§ **Entries supplied**
== Segment start ==
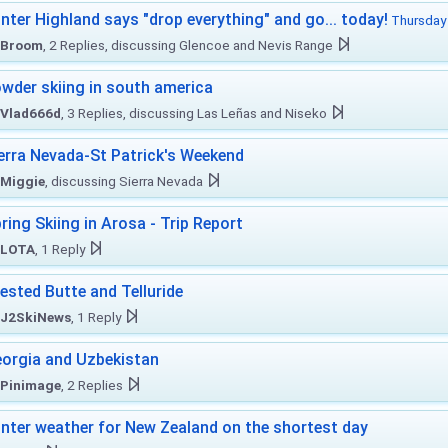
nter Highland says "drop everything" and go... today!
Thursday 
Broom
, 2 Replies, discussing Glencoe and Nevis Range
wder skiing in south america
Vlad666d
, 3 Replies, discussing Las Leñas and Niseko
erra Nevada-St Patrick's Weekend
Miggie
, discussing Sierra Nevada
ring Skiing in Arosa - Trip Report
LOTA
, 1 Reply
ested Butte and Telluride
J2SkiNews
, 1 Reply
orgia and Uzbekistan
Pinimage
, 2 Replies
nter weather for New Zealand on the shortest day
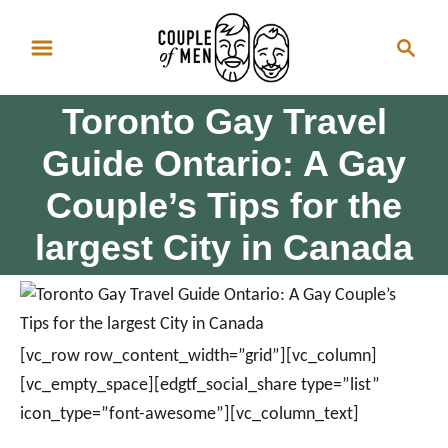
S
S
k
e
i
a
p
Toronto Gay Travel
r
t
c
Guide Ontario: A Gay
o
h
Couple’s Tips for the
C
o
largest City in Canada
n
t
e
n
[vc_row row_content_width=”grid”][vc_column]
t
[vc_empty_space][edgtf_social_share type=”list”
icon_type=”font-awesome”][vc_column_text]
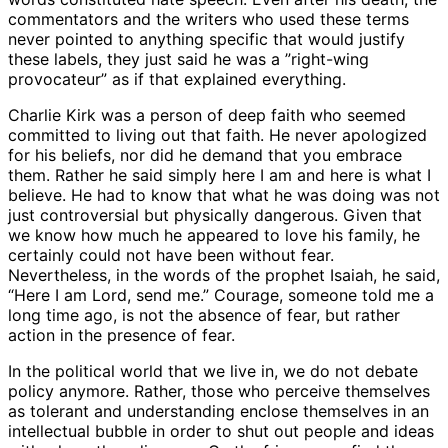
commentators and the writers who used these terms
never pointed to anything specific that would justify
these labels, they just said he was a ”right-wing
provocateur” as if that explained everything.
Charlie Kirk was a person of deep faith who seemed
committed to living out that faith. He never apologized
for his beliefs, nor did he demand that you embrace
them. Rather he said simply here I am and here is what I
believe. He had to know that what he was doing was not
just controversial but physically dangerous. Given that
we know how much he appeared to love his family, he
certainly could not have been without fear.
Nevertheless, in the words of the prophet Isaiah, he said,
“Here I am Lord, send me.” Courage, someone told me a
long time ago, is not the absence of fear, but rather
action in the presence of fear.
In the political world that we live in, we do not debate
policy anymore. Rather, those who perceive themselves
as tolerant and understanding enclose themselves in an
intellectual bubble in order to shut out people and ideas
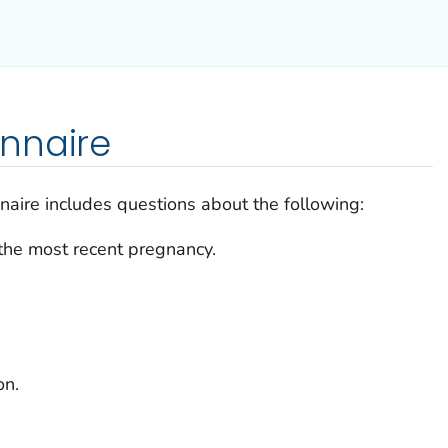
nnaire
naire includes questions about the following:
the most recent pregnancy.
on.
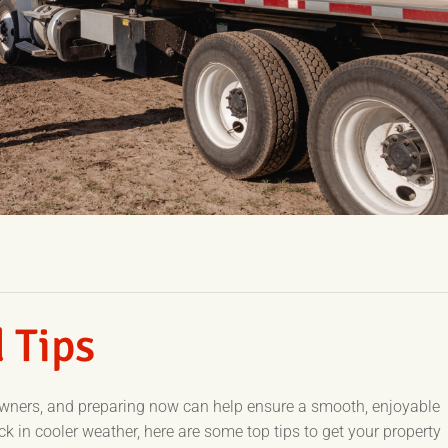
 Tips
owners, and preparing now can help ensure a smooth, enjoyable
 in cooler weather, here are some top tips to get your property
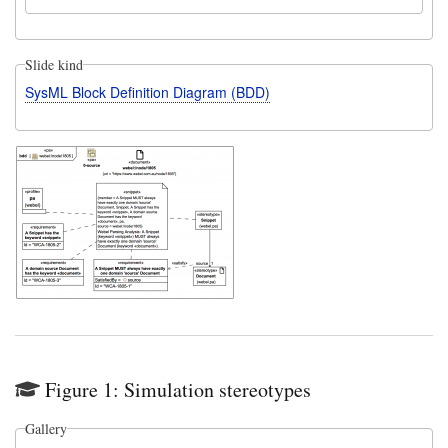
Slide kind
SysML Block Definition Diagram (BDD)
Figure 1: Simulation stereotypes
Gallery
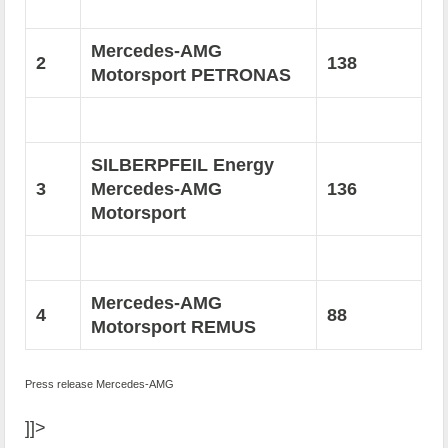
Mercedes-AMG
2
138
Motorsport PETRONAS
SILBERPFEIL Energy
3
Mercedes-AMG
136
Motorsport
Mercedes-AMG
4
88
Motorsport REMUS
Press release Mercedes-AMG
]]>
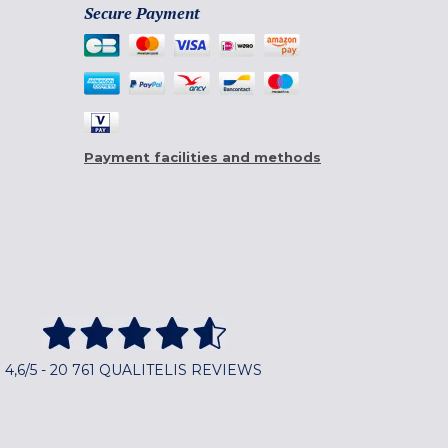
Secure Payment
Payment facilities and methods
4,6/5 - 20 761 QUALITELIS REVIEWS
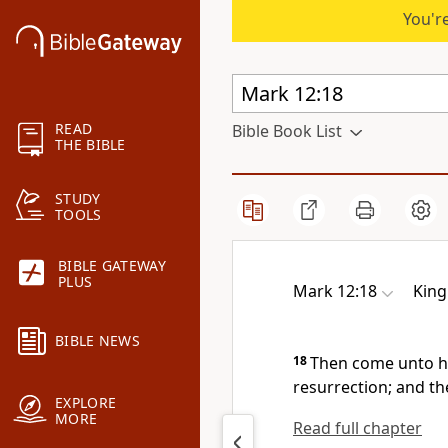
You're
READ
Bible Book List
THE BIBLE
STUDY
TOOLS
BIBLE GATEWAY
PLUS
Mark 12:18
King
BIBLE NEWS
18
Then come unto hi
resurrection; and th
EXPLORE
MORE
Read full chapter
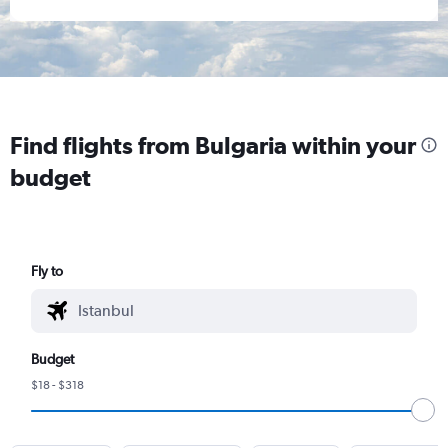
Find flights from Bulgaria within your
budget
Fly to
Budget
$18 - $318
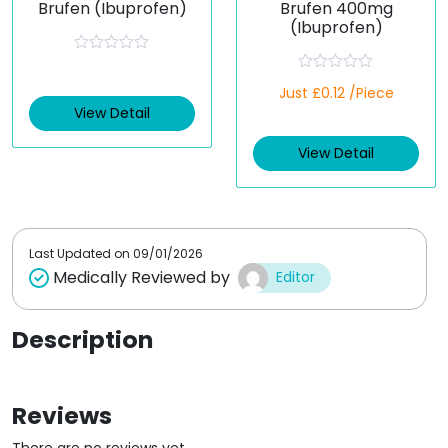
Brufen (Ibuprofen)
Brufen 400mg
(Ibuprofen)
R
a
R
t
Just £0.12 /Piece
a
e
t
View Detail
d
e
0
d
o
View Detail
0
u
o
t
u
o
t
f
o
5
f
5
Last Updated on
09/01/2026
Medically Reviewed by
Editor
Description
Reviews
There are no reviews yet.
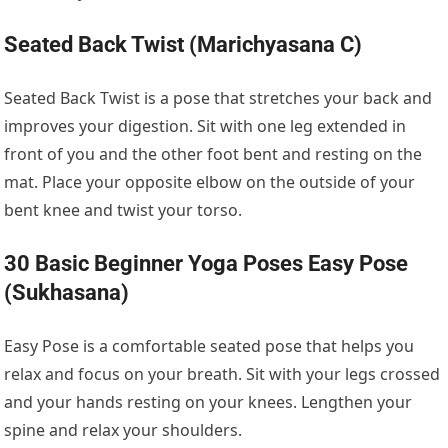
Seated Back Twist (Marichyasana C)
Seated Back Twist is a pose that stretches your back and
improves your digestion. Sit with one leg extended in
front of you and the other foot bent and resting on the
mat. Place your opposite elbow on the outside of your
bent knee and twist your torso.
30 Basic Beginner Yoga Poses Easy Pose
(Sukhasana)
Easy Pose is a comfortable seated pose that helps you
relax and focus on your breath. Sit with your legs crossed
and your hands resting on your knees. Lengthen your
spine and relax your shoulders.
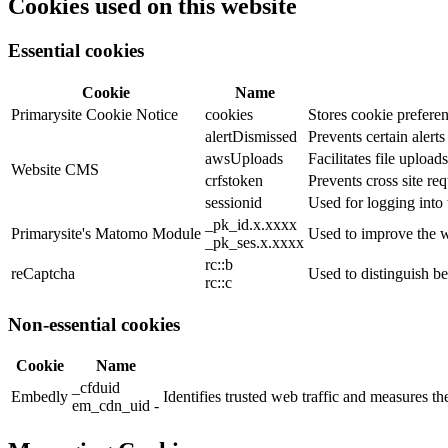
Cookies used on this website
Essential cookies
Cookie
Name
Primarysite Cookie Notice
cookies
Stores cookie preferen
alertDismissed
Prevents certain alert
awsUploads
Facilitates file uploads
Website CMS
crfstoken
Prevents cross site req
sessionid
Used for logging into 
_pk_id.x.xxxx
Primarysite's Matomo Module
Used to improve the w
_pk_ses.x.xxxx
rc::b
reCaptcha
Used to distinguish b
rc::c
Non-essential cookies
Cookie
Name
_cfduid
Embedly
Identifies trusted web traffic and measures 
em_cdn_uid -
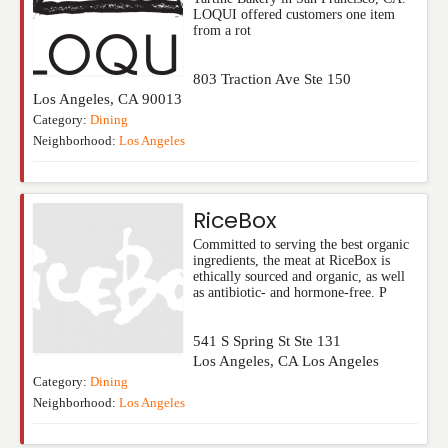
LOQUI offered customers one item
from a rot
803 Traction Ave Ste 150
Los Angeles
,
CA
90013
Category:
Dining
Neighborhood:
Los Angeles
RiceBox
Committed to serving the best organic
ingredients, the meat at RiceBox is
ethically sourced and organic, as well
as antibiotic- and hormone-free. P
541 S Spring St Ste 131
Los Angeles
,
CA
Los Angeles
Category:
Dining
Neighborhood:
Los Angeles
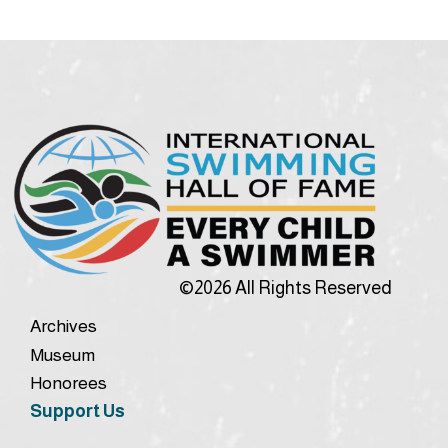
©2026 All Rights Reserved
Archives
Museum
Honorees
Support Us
== Segment end ==
§ **Exercise objective**
Could you write out the text from every listing above word for word, leaving the pictures out of your answer?

§ **Exercise output**
nter Highland says "drop everything" and go... today!
Thursday 
Broom
, 2 Replies, discussing Glencoe and Nevis Range
wder skiing in south america
Vlad666d
, 3 Replies, discussing Las Leñas and Niseko
erra Nevada-St Patrick's Weekend
Miggie
, discussing Sierra Nevada
ring Skiing in Arosa - Trip Report
LOTA
, 1 Reply
ested Butte and Telluride
J2SkiNews
, 1 Reply
orgia and Uzbekistan
Pinimage
, 2 Replies
nter weather for New Zealand on the shortest day
S
S
k
e
i
a
p
Toronto Gay Travel
r
t
c
Guide Ontario: A Gay
o
h
Couple’s Tips for the
C
o
largest City in Canada
n
t
e
n
[vc_row row_content_width=”grid”][vc_column]
t
[vc_empty_space][edgtf_social_share type=”list”
icon_type=”font-awesome”][vc_column_text]
commentators and the writers who used these terms
never pointed to anything specific that would justify
these labels, they just said he was a ”right-wing
provocateur” as if that explained everything.
Charlie Kirk was a person of deep faith who seemed
committed to living out that faith. He never apologized
for his beliefs, nor did he demand that you embrace
them. Rather he said simply here I am and here is what I
believe. He had to know that what he was doing was not
just controversial but physically dangerous. Given that
we know how much he appeared to love his family, he
certainly could not have been without fear.
Nevertheless, in the words of the prophet Isaiah, he said,
“Here I am Lord, send me.” Courage, someone told me a
long time ago, is not the absence of fear, but rather
action in the presence of fear.
In the political world that we live in, we do not debate
policy anymore. Rather, those who perceive themselves
as tolerant and understanding enclose themselves in an
intellectual bubble in order to shut out people and ideas
nnaire
naire includes questions about the following:
the most recent pregnancy.
on.
 Tips
owners, and preparing now can help ensure a smooth, enjoyable
 in cooler weather, here are some top tips to get your property
Slide kind
SysML Block Definition Diagram (BDD)
Figure 1: Simulation stereotypes
Gallery
Mercedes-AMG
2
138
Motorsport PETRONAS
SILBERPFEIL Energy
3
Mercedes-AMG
136
Motorsport
Mercedes-AMG
4
88
Motorsport REMUS
Press release Mercedes-AMG
]]>
Secure Payment
Payment facilities and methods
4,6/5 - 20 761 QUALITELIS REVIEWS
You're
READ
Bible Book List
THE BIBLE
STUDY
TOOLS
BIBLE GATEWAY
PLUS
Mark 12:18
King
BIBLE NEWS
18
Then come unto hi
resurrection; and th
EXPLORE
MORE
Read full chapter
Find flights from Bulgaria within your
budget
Fly to
Budget
$18 - $318
Brufen (Ibuprofen)
Brufen 400mg
(Ibuprofen)
R
a
R
t
Just £0.12 /Piece
a
e
t
View Detail
d
e
0
d
o
View Detail
0
u
o
t
u
o
t
f
o
5
f
5
Last Updated on
09/01/2026
Medically Reviewed by
Editor
Description
Reviews
There are no reviews yet.
Seated Back Twist (Marichyasana C)
Seated Back Twist is a pose that stretches your back and
improves your digestion. Sit with one leg extended in
front of you and the other foot bent and resting on the
mat. Place your opposite elbow on the outside of your
bent knee and twist your torso.
30 Basic Beginner Yoga Poses Easy Pose
(Sukhasana)
Easy Pose is a comfortable seated pose that helps you
relax and focus on your breath. Sit with your legs crossed
and your hands resting on your knees. Lengthen your
spine and relax your shoulders.
Cookies used on this website
Essential cookies
Cookie
Name
Primarysite Cookie Notice
cookies
Stores cookie preferen
alertDismissed
Prevents certain alert
awsUploads
Facilitates file uploads
Website CMS
crfstoken
Prevents cross site req
sessionid
Used for logging into 
_pk_id.x.xxxx
Primarysite's Matomo Module
Used to improve the w
_pk_ses.x.xxxx
rc::b
reCaptcha
Used to distinguish b
rc::c
Non-essential cookies
Cookie
Name
_cfduid
Embedly
Identifies trusted web traffic and measures 
em_cdn_uid -
LOQUI offered customers one item
from a rot
803 Traction Ave Ste 150
Los Angeles
,
CA
90013
Category:
Dining
Neighborhood:
Los Angeles
RiceBox
Committed to serving the best organic
ingredients, the meat at RiceBox is
ethically sourced and organic, as well
as antibiotic- and hormone-free. P
541 S Spring St Ste 131
Los Angeles
,
CA
Los Angeles
Category:
Dining
Neighborhood:
Los Angeles
©2026 All Rights Reserved
Archives
Museum
Honorees
Support Us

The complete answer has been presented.